In recent years, members of the Centre have been involved in a number of high-profile activities and debates.
- Professor Michael Ford QC, played a key role in the ground-breaking judgement on tribunal fees in last year's UNISON case, advised the Select Committee responsible for questioning Sports Direct owner, Mike Ashley, over working conditions at his company and, in April this year, gave a presentation on workers’ rights after Brexit, at a major trade union event in Brussels
- The growing questions around the status of those working in the 'on-demand' economy, for businesses such as Hermes, Uber and Amazon was the subject of a BBC Inside Out investigation featuring the Centre's co-director Professor Tonia Novitz, who responded to evidence that delivery drivers are being exploited. More recently, Professor Tonia Novitz, alongside co-director Professor Alan Bogg and Dr Katie Bales, responded to the proposed employment policy reforms of the Taylor Review of Modern Working Practices
- Debating overseas scholars' right to strike last month, Dr Shreya Atrey published an article in the Times Higher Education (THE), discussing the recent industrial action surrounding pensions in the UK higher education sector and the effects on academics working in the UK on a Tier 2 visa.
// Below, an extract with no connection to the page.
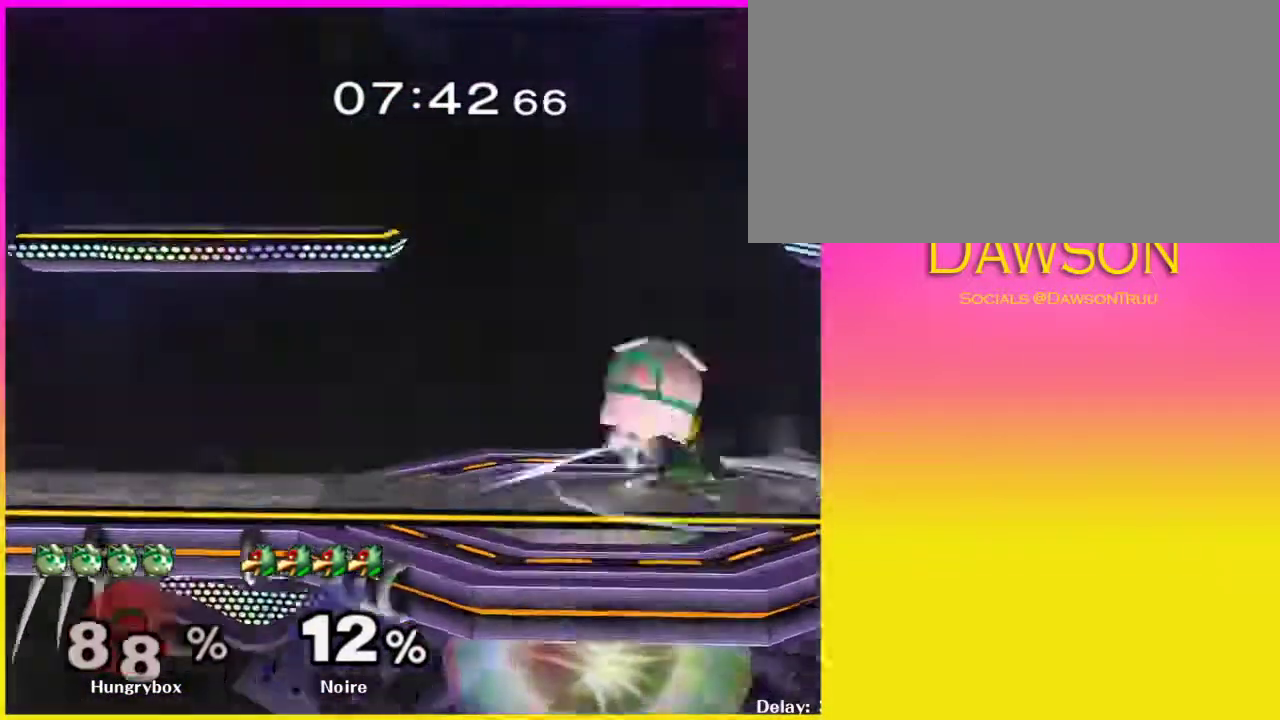
{"buttons": [], "left_stick": "left", "right_stick": "center", "events": [[67, "left_stick", "center"], [83, "A", "up"], [83, "Y", "up"], [133, "left_stick", "left"]]}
Meanwhile, Dr Katie Cruz marked International Sex Workers Day with a blog entitled Sex Work, Labour Unfreedom, and the Law.
Professor Mark Freedland, emeritus Professor of Employment Law at the University of Oxford, commended the work of academics at the Centre for Law at Work as an "impressive line-up": “There’s a real sense of scholarship and the depth of enthusiasm within the Centre for Law at Work.”
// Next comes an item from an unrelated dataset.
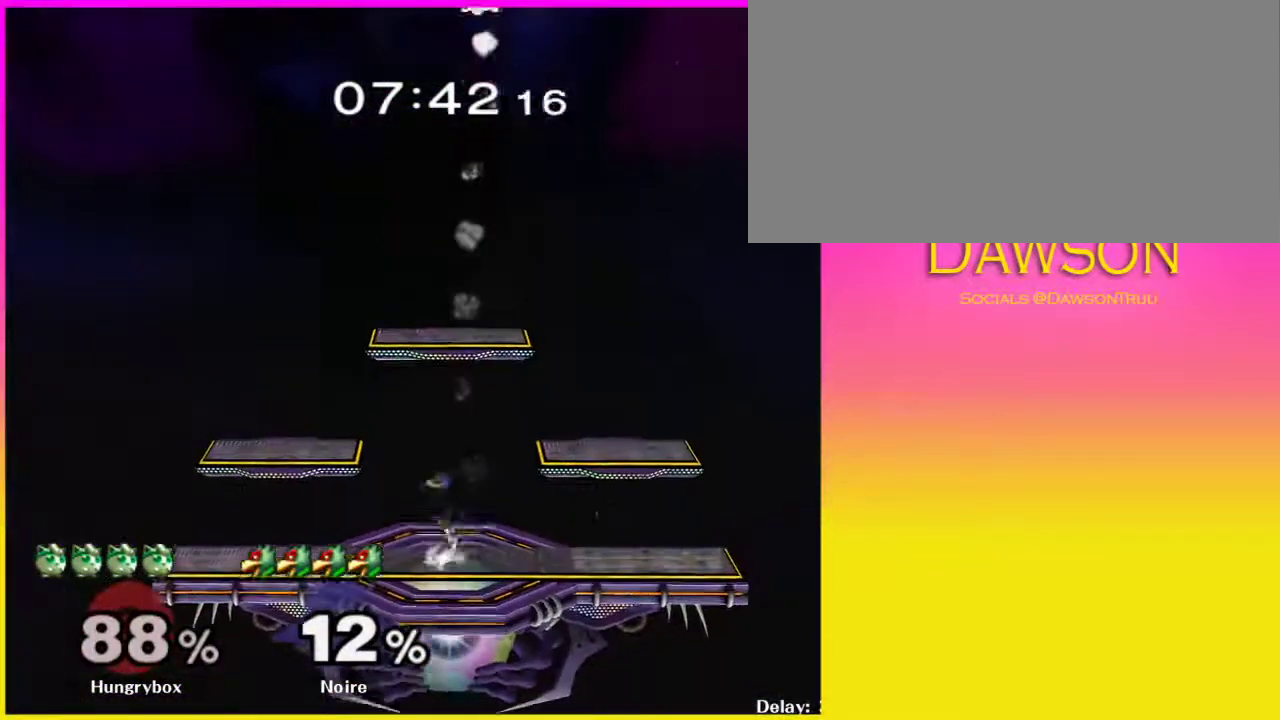
{"buttons": [], "left_stick": "left", "right_stick": "center", "events": []}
In the last year, the Law School has appointed additional scholars with expertise in related fields, the driver behind the establishment of the Centre as a place to foster an interdisciplinary dialogue around legal issues related to work.
The University of Bristol’s Dean of the Faculty of Social Sciences and Law, Professor Paddy Ireland, commented: “We have attracted fantastic interdisciplinary scholars who contribute to the work of the Centre for Law at Work. This will be a successful Centre.”